Kapitel II: Wittgensteins Aspektbegriff

Den in Kambartels Analyse von Pollocks Gemälde fassbar werdenden Verstehensprozess als interne und externe Relationierung des Kunstwerks möchte ich nun anhand von Wittgensteins Ausführungen zum „Aspekt“ genauer und zugleich grundsätzlicher untersuchen. Diese Ausführungen finden sich im zweiten Teil der Philosophischen Untersuchungen sowie in einer Reihe vorbereitender und begleitender Schriften, die hier ebenfalls herangezogen werden.
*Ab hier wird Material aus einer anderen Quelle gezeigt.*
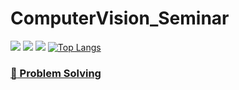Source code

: # ComputerVision_Seminar
<a href="https://hits.seeyoufarm.com"><img src="https://hits.seeyoufarm.com/api/count/incr/badge.svg?url=https%3A%2F%2Fgithub.com%2FPark-da-in&count_bg=%2379C83D&title_bg=%23555555&icon=&icon_color=%23E7E7E7&title=hits&edge_flat=false"/></a>
<img src="https://img.shields.io/badge/Python-3776AB?style=flat&logo=Python&logoColor=white"/>
<img src="https://capsule-render.vercel.app/api?type=slice&color=auto&height=300&section=header&text=Computer_Vision&fontSize=90" />
[![Top Langs](https://github-readme-stats.vercel.app/api/top-langs/?username=Park-da-in&langs_count=8)](https://github.com/Park-da-in/github-readme-stats)
<a href="[url](https://020604di.tistory.com/)" > <h3>:muscle: Problem Solving </h3> </a>
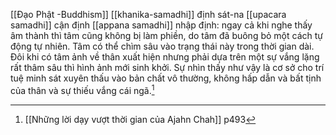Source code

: [[Đạo Phật -Buddhism]]
[[khanika-samadhi]] định sát-na 
[[upacara samadhi]] cận định
[[appana samadhi]] nhập định: ngay cả khi nghe thấy âm thành thì tâm cũng không bị làm phiền, do tâm đã buông bỏ một cách tự động tự nhiên. Tâm có thể chìm sâu vào trạng thái này trong thời gian dài. Đôi khi có tâm ảnh về thân xuất hiện nhưng phải dựa trên một sự vắng lặng rất thâm sâu thì hình ảnh mới sinh khởi. Sự nhìn thấy như vậy là cơ sở cho trí tuệ minh sát xuyên thấu vào bản chất vô thường, không hấp dẫn và bất tịnh của thân và sự thiếu vắng cái ngã.[^1]
[^1]: [[Những lời dạy vượt thời gian của Ajahn Chah]] p493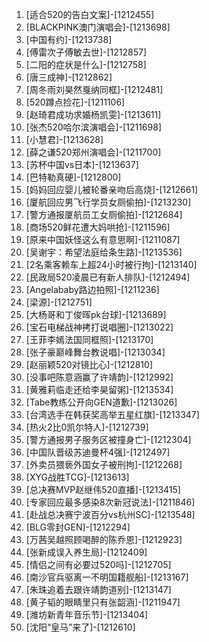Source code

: 
1. [适合520的告白文案]-[1212455]
1. [BLACKPINK澳门演唱会]-[1213698]
1. [中国有约]-[1213738]
1. [傅雷次子傅敏去世]-[1212857]
1. [二阳的症状是什么]-[1212758]
1. [唐三成神]-[1212862]
1. [周冬雨刘昊然戛纳同框]-[1212481]
1. [520蹲点捡花]-[1211106]
1. [赵琦君成功求婚杨凯雯]-[1213611]
1. [张杰520哈尔滨演唱会]-[1211698]
1. [小慧君]-[1213628]
1. [薛之谦520郑州演唱会]-[1211700]
1. [苏杯中国vs日本]-[1213637]
1. [巴特勒真硬]-[1212800]
1. [妈妈回应婴儿被轮番亲吻后高烧]-[1212661]
1. [厦航回应男飞行学员女厕偷拍]-[1213230]
1. [警方通报厦航员工女厕偷拍]-[1212684]
1. [商场520鲜花遭大妈哄抢]-[1211596]
1. [原来中国妖怪这么有意思啊]-[1211087]
1. [吴谢宇：希望法庭给条生路]-[1213536]
1. [2名乘客赖车上超24小时被行拘]-[1213140]
1. [民政局520凌晨已有新人排队]-[1212494]
1. [Angelababy路边拍照]-[1211236]
1. [梁源]-[1212751]
1. [大杨哥和丁俊晖pk台球]-[1213689]
1. [宝石电梯战神拷打说唱圈]-[1213022]
1. [王菲李嫣法国同框照]-[1213170]
1. [张子豪巅峰舞台教说唱]-[1213034]
1. [赵丽颖520对镜比心]-[1212810]
1. [没事吧陈意涵赢了许靖韵]-[1212992]
1. [黄雅莉临走还给李昊留粥]-[1213534]
1. [Tabe教练公开向GEN道歉]-[1213026]
1. [台湾选手在韩获奖高举五星红旗]-[1213347]
1. [热火2比0凯尔特人]-[1212739]
1. [警方通报男子服务区被撞身亡]-[1212304]
1. [中国队晋级苏迪曼杯4强]-[1212497]
1. [外卖员猥亵外国女子被刑拘]-[1212268]
1. [XYG战胜TCG]-[1213613]
1. [总决赛MVP赵继伟520直播]-[1213415]
1. [专家回应最多感染8次新冠说法]-[1211846]
1. [赴战总决赛宁波百分vs杭州SC]-[1213548]
1. [BLG零封GEN]-[1212294]
1. [万茜吴越照顾喝醉的陈乔恩]-[1212923]
1. [张新成误入养生局]-[1212409]
1. [情侣之间有必要过520吗]-[1212705]
1. [南沙官兵驱离一不明国籍舰船]-[1213167]
1. [朱珠追着去跟许靖韵道别]-[1213147]
1. [黄子韬的眼睛里只有张韶涵]-[1211947]
1. [潍坊新青年音乐节]-[1213404]
1. [沈阳“皇马”来了]-[1212610]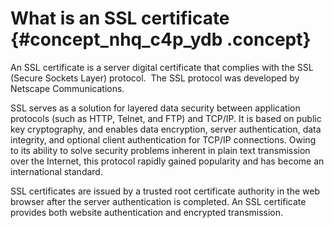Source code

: # What is an SSL certificate {#concept_nhq_c4p_ydb .concept}

An SSL certificate is a server digital certificate that complies with the SSL \(Secure Sockets Layer\) protocol.  The SSL protocol was developed by Netscape Communications.

SSL serves as a solution for layered data security between application protocols \(such as HTTP, Telnet, and FTP\) and TCP/IP. It is based on public key cryptography, and enables data encryption, server authentication, data integrity, and optional client authentication for TCP/IP connections. Owing to its ability to solve security problems inherent in plain text transmission over the Internet, this protocol rapidly gained popularity and has become an international standard.

SSL certificates are issued by a trusted root certificate authority in the web browser after the server authentication is completed. An SSL certificate provides both website authentication and encrypted transmission.

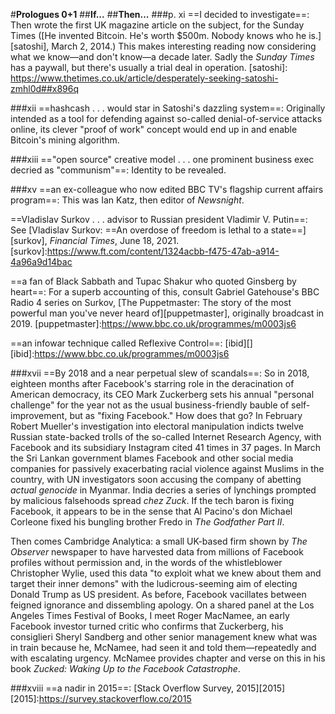 #**Prologues 0+1**
##**If...**
##**Then...**
###p. xi
==I decided to investigate==:
Then wrote the first UK magazine article on the subject, for the Sunday Times ([He invented
Bitcoin. He's worth $500m. Nobody knows who he is.][satoshi], March 2, 2014.) This
makes interesting reading now considering what we know—and don't
know—a decade later. Sadly the *Sunday Times* has a paywall, but
there's usually a trial deal in operation.
[satoshi]: https://www.thetimes.co.uk/article/desperately-seeking-satoshi-zmhl0d##x896q

###xii
==hashcash . . . would star in Satoshi's dazzling system==:
Originally intended as a tool for defending against so-called
denial-of-service attacks online, its clever "proof of work" concept
would end up in and enable Bitcoin's mining algorithm.

###xiii
=="open source" creative model . . . one prominent business exec
decried as "communism"==:
Identity to be revealed.

###xv
==an ex-colleague who now edited BBC TV's flagship current affairs
program==:
This was Ian Katz, then editor of *Newsnight*.

==Vladislav Surkov . . . advisor to Russian president Vladimir V.
Putin==:
See [Vladislav Surkov: ==An overdose of freedom is lethal to a
state==][surkov], *Financial Times*, June 18, 2021.
[surkov]:https://www.ft.com/content/1324acbb-f475-47ab-a914-4a96a9d14bac

==a fan of Black Sabbath and Tupac Shakur who quoted Ginsberg by
heart==:
For a superb accounting of this, consult Gabriel Gatehouse's BBC
Radio 4 series on Surkov, [The Puppetmaster: The story of the most
powerful man you've never heard of][puppetmaster], originally broadcast in 2019.
[puppetmaster]:https://www.bbc.co.uk/programmes/m0003js6

==an infowar technique called Reflexive Control==:
[ibid][]
[ibid]:https://www.bbc.co.uk/programmes/m0003js6

###xvii
==By 2018 and a near perpetual slew of scandals==:
So in 2018, eighteen months after Facebook's starring role in the deracination of
American democracy, its CEO Mark Zuckerberg sets his annual "personal
challenge" for the year not as the usual business-friendly bauble of
self-improvement, but as "fixing Facebook." How does that go? In
February Robert Mueller's investigation into electoral manipulation
indicts twelve Russian state-backed trolls of the so-called Internet
Research Agency, with Facebook and its subsidiary Instagram cited 41
times in 37 pages. In March the Sri Lankan government blames Facebook
and other social media companies for passively exacerbating racial
violence against Muslims in the country, with UN investigators soon
accusing the company of abetting *actual* *genocide* in Myanmar. India
decries a series of lynchings prompted by malicious falsehoods spread
*chez Zuck*. If the tech baron is fixing Facebook, it appears to be in
the sense that Al Pacino's don Michael Corleone fixed his bungling
brother Fredo in *The Godfather Part II*.

Then comes Cambridge Analytica: a small UK-based firm shown by *The
Observer* newspaper to have harvested data from millions of Facebook
profiles without permission and, in the words of the whistleblower
Christopher Wylie, used this data "to exploit what we knew about them
and target their inner demons" with the ludicrous-seeming aim of
electing Donald Trump as US president. As before, Facebook vacillates
between feigned ignorance and dissembling apology. On a shared panel at
the Los Angeles Times Festival of Books, I meet Roger MacNamee, an early
Facebook investor turned critic who confirms that Zuckerberg, his
consiglieri Sheryl Sandberg and other senior management knew what was in
train because he, McNamee, had seen it and told them—repeatedly and
with escalating urgency. McNamee provides chapter and verse on this in
his book *Zucked: Waking Up to the Facebook Catastrophe*.

###xviii
==a nadir in 2015==:
[Stack Overflow Survey, 2015][2015]
[2015]:https://survey.stackoverflow.co/2015
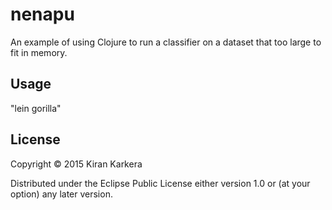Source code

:# nenapu

An example of using Clojure to run a classifier on a dataset that too large to fit in memory.

## Usage

"lein gorilla"


## License

Copyright © 2015 Kiran Karkera

Distributed under the Eclipse Public License either version 1.0 or (at
your option) any later version.
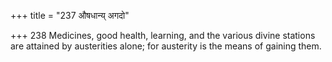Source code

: +++
title = "237 औषधान्य् अगदो"

+++
238	Medicines, good health, learning, and the various divine stations are attained by austerities alone; for austerity is the means of gaining them.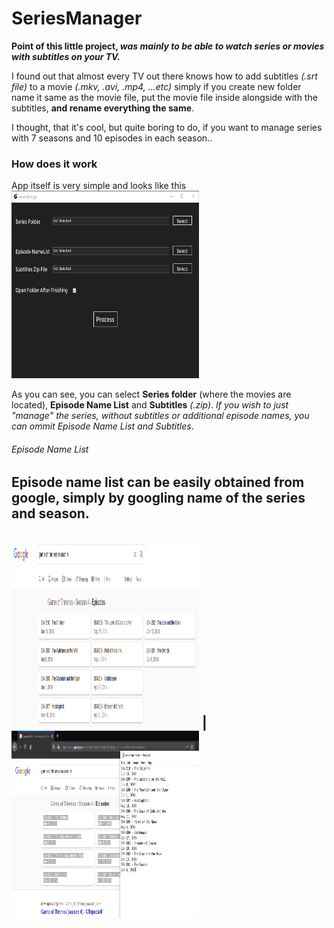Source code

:# SeriesManager

**Point of this little project, _was mainly to be able to watch series or movies with subtitles on your TV._**

I found out that almost every TV out there knows how to add subtitles _(.srt file)_ to a movie _(.mkv, .avi, .mp4, ...etc)_ simply if you create
new folder name it same as the movie file, put the movie file inside alongside with the subtitles, **and rename everything the same**.

I thought, that it's cool, but quite boring to do, if you want to manage series with 7 seasons and 10 episodes in each season..

### How does it work
App itself is very simple and looks like this
<img src="https://github.com/xadam1/SeriesManager/blob/master/resources/main.png" width=300 height=300>

As you can see, you can select **Series folder** (where the movies are located), **Episode Name List** and **Subtitles** _(.zip)_.
_If you wish to just "manage" the series, without subtitles or additional episode names, you can ommit Episode Name List and Subtitles_.

###### Episode Name List
Episode name list can be easily obtained from google, simply by googling name of the series and season.
---------------------
<img src="https://github.com/xadam1/SeriesManager/blob/master/resources/google_ep.png" width=300 height=300> | <img src="https://github.com/xadam1/SeriesManager/blob/master/resources/file_ep.png" width=300 height=300>
---------------------


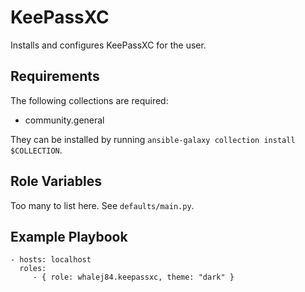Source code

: KeePassXC
=========

Installs and configures KeePassXC for the user.

Requirements
------------

The following collections are required:

- community.general

They can be installed by running `ansible-galaxy collection install $COLLECTION`.

Role Variables
--------------

Too many to list here.
See `defaults/main.py`.

Example Playbook
----------------

    - hosts: localhost
      roles:
         - { role: whalej84.keepassxc, theme: "dark" }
Das Sehen eines Aspekts ist, so Wittgenstein, das Bemerken eines Aspekts an etwas, das man zuvor so nicht gesehen hat. Bemerkt man einen Aspekt, oder, anders gewendet, leuchtet ein Aspekt an etwas auf, dann ändern sich, so Wittgenstein, das Sehen und das Denken. Wittgenstein geht es darum, dualistische Auffassungen von Sehen und Denken zu unterlaufen. Es sei nicht so, dass sich, wenn ein Aspekt bemerkt werde, erst das Sehen und dann das Denken – oder umgekehrt – ändere. Beide Änderungen vollzögen sich vielmehr simultan. Wenn jemand sage, er sehe jetzt dies, dann sei das kein Bericht mehr über den Gegenstand, sondern über eine Modifikation, die das Deuten, das Sehen und den Gegenstand übergreife. Wenn ein Kind beim Hantieren mit einer Kiste ausrufe, dies sei ein Haus, drücke es damit nicht nur eine andere Auffassung der Kiste aus, sondern die Kiste sei in diesem Augenblick zum Haus geworden. Der Aspekt ist Wittgenstein zufolge weder ein intelligibles Objekt des Denkens noch ein physisches Objekt der Wahrnehmung. Ihn zu sehen heißt, etwas zu sehen, worauf man nicht zeigen kann.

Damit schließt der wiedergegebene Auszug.